• [TESTO DEL DOCUMENTO]
»»

Descrizione
L’assegno di cura è un intervento economico, integrativo dell'indennità di accompagnamento, volto a favorire e a supportare la permanenza delle persone non autosufficienti nel proprio ambito domiciliare e sostenere le loro famiglie nel carico di cura.
La prestazione è correlata alla misura del bisogno della persona non autosufficiente da garantire in ambito domiciliare e semiresidenziale.
Modalità di utilizzo dell'assegno di cura
L’assegno di cura è destinato all’acquisizione di servizi assistenziali e/o riabilitativi di tipo domiciliare o ambulatoriale o semiresidenziale.
Tali servizi possono essere erogati attraverso:
- assistenti familiari (c.d. “badanti”) assunte con regolare contratto;
- enti autorizzati e accreditati;
- familiari quali il coniuge, il convivente, i parenti fino al 3° grado e gli affini di 1° e 2° grado;
- compartecipazione al costo dei servizi assistenziali pubblici a sostegno della domiciliarità.
Accertamento della condizione di non autosufficienza
L’accertamento della condizione di non autosufficienza avviene attraverso l’Unità Valutativa Multidisciplinare (UVM) del distretto sanitario competente per territorio.
L’UVM, integrata dal medico legale o avente funzione di medicina legale, accerta la condizione di non autosufficienza della persona e ne redige il verbale, elabora il piano assistenziale, sentiti la persona e i familiari. Il Piano assistenziale contiene i seguenti elementi: valutazione del bisogno; definizione degli obiettivi; servizi attivi (sanitari-sociosanitari-socioassistenziali); prestazioni erogabili; modalità di utilizzo dell’assegno; verifiche dei risultati. Lo stesso dovrà essere sottoscritto dal beneficiario o da un suo familiare.

««

• [COMPITI DA SVOLGERE]
#1 Nel testo sull'assegno di cura, riscrivi il tratto che va da "Tali servizi possono" fino a "competente per territorio.", sostituendo "assistenti familiari" con "collaboratori domestici".
#2 Secondo il testo sull'assegno di cura, chi deve firmare il Piano assistenziale?
#3 Scrivi come prosegue il testo sull'assegno di cura dopo l'ultima frase.

[Record tratti da una raccolta di dati]
»»

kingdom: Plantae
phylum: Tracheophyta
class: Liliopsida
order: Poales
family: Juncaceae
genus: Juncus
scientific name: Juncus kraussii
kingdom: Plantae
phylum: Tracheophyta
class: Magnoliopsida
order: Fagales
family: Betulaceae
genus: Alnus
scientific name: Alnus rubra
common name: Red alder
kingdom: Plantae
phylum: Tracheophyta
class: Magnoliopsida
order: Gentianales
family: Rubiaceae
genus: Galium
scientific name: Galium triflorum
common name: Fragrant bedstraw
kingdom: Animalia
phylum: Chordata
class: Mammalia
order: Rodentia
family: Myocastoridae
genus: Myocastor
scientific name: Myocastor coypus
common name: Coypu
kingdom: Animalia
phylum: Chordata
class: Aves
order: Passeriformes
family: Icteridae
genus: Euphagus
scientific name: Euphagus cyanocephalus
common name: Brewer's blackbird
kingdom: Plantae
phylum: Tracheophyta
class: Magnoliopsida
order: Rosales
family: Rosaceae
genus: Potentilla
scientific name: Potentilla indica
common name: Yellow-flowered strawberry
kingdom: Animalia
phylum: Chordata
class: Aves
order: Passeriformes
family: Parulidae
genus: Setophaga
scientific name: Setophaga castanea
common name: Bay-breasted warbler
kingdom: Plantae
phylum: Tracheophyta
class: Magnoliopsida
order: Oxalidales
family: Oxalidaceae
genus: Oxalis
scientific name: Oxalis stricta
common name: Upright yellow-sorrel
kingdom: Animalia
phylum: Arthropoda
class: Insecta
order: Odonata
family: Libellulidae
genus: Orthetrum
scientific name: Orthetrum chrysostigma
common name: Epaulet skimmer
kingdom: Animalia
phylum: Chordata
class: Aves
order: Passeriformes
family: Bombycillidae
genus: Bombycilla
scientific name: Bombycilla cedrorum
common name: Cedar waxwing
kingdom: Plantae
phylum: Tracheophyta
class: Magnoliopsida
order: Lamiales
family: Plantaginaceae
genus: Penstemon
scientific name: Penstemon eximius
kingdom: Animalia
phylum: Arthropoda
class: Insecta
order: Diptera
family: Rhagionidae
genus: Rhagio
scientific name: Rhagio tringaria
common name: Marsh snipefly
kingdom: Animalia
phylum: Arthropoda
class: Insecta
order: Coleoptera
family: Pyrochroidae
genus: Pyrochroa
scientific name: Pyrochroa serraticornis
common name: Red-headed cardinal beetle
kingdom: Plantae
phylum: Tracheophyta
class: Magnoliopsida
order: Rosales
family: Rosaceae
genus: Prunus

««

• [ELENCO RISPOSTE]
#1
Tali servizi possono essere erogati attraverso:
- collaboratori domestici (c.d. “badanti”) assunte con regolare contratto;
- enti autorizzati e accreditati;
- familiari quali il coniuge, il convivente, i parenti fino al 3° grado e gli affini di 1° e 2° grado;
- compartecipazione al costo dei servizi assistenziali pubblici a sostegno della domiciliarità.
Accertamento della condizione di non autosufficienza
L’accertamento della condizione di non autosufficienza avviene attraverso l’Unità Valutativa Multidisciplinare (UVM) del distretto sanitario competente per territorio.

#2 Il beneficiario o un suo familiare.

#3
Misura dell'assegno di cura
La misura dell'assegno di cura dipende dal grado di non autosufficienza del richiedente e dal requisito della condizione economica familiare (ICEF), come segue:
| GRADO DI GRAVITA' | ASSEGNO INTERO (massimo) | ASSEGNO RIDOTTO FINO A (minimo) |
| Gravità livello 1 | €100,00 | €100,00 |
| Gravità livello 2 | €300,00 | €150,00 |
| Gravità livello 3 | €600,00 | €300,00 |
| Gravità livello 4 | €1.100,00 | €500,00 |
In caso di modifica del livello di gravità la misura dell’assegno viene rideterminata a decorrere dal 1° giorno del mese successivo a quello di presentazione della domanda.
Vincoli
Riaccertamento economico
Dal 1° ottobre al 28 febbraio di ogni anno successivo all'anno di presentazione della domanda, l’interessato dovrà presentare domanda di riaccertamento della condizione economica, pena la revoca dell’assegno di cura a far data dal 1° gennaio dell’anno successivo.
Sospensione dell'assegno
L’assegno di cura viene sospeso nei seguenti casi:
- ricovero in Ospedale, in Hospice o in qualsiasi altra struttura residenziale sociosanitaria o socio assistenziale per un periodo consecutivo superiore a 30 giorni, con decorrenza dal 31°;
- fruizione da parte di un familiare del beneficiario del congedo biennale retribuito al 100% di cui all’art. 42, comma 5 del D.Lgs n. 151/2001 per l’assistenza di persone in situazioni di gravità, certificata ai sensi dell’articolo 3, comma 3, della L. n. 104/1992.